Bu konuda bir öneride bulunma haddim olmadığını düşünüyorum. Eminim siz en doğru yolu bulacaksınız.
Konuşmak, iletişim kurmak en güzel yöntem. Eğer iletişim kurulamıyorsa da iletişim içinde olmak gerekmiyordur belki de.
Kendi adıma sadece şunu söyleyebilirim: Ben hayatın çok kısa olduğunu öğrendim. O yüzden bana zarar veren ve beni kötü hissettiren insanlardan uzak duruyorum. Eğer iş, vs. gibi zorunlu bir şekilde bu tür insanlarla beraber oluyorsam da onların bana zarar vermelerini engelliyorum. Bence biz izin verdiğimiz sürece insanlar bize zarar verebilir ve kelimelerin büyüsü vardır.

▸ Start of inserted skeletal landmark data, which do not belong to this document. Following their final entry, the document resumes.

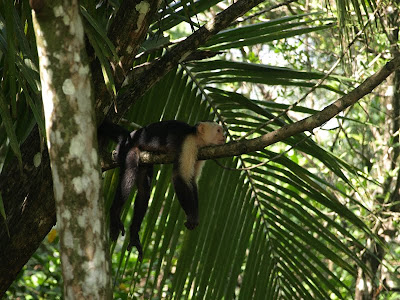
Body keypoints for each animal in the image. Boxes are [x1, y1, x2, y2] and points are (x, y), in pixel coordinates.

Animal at [99, 120, 227, 260]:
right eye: (218, 130)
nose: (224, 136)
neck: (197, 138)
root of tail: (131, 135)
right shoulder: (188, 144)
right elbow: (179, 177)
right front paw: (192, 217)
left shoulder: (200, 152)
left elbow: (192, 181)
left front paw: (195, 214)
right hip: (126, 148)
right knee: (130, 170)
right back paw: (114, 213)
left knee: (144, 191)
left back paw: (134, 235)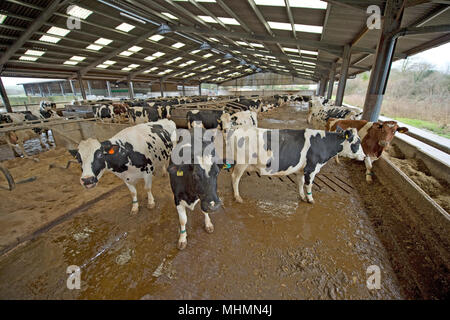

bu teknik, insanları manipüle etmede de kullanılıyor.
mesela bir iş görüşmesine gittiğinizde, görüşme yaptığınız insanın odasını veya masasını inceleyerek ilgi duyduğu konuyu açıp, sonrasında iş görüşmesine geçtiğinizde daha farklı tepkiler alabiliyorsunuz.
ama ilgimi çeken, kimi insanın buna doğuştan yeteneği olduğu. yani bilimadamlarının deneyler yaparak isimlendirdikleri şeyleri; eğitim seviyesinden bağımsız olarak kimi insan çok doğal olarak hep yapıyor.
Bazı insanların bu konuda doğuştan yetenekli olduğuna ben de inanıyorum. Nedense bu konular hep ilgimi çekmiştir. Açıkçası manipülasyon konusunda bildiğim en üstün insan Milton Erickson. Onla ilgili tüm kitapları okumuş olmama rağmen yolun başına bile gelmiş olduğumu sanmıyorum.
Sonuçta kelimelerin büyüsü olduğunu biliyorum. Onları kullanmayı bilmek çok fayda sağlıyor. Konuşulanları değerlendirmek için ise Paul Ekman’ı çok beğeniyorum. Adam organik yalan tespit makinası. Mikro ifadeleri okuma yeteneği beni derinden etkiliyor.
kendi adıma konuşabilirim ki; taşıma suyla değirmen dönmüyor
en de ilgilenmiştim ama yetenek olmayınca (ağzım beynimin hızına yetişemeyince ne söyliyeceğimi unutabiliyorum-ya da tam tersi-) başkasını etkilemek yerine, sadece bana yapıldığında farkında olmanın avantajı ile yetiniyorum.
bir de; bir belgesel seyretmiştim, mikro ifadeleri okumakla ilgili, sağır insanların yalanı daha kolay ayırtedebildiklerine dair.
kulaklarımı tıkasam, karşımdakinin yalan söylediğini anlayabilir miyim ki üstat?
Kulaklarını tıkarsan en azından sana söylenen yalanları duymamış olursun. Aslında hiç de fena bir fikir değil.
Ben bazen konuşma ortamında kulaklarımı tıkayıp ses çıkartmak istiyorum. Bazen de “acımadıı kii acımadı kii” diye haykırasım oluyor. Çok zevkli ehi.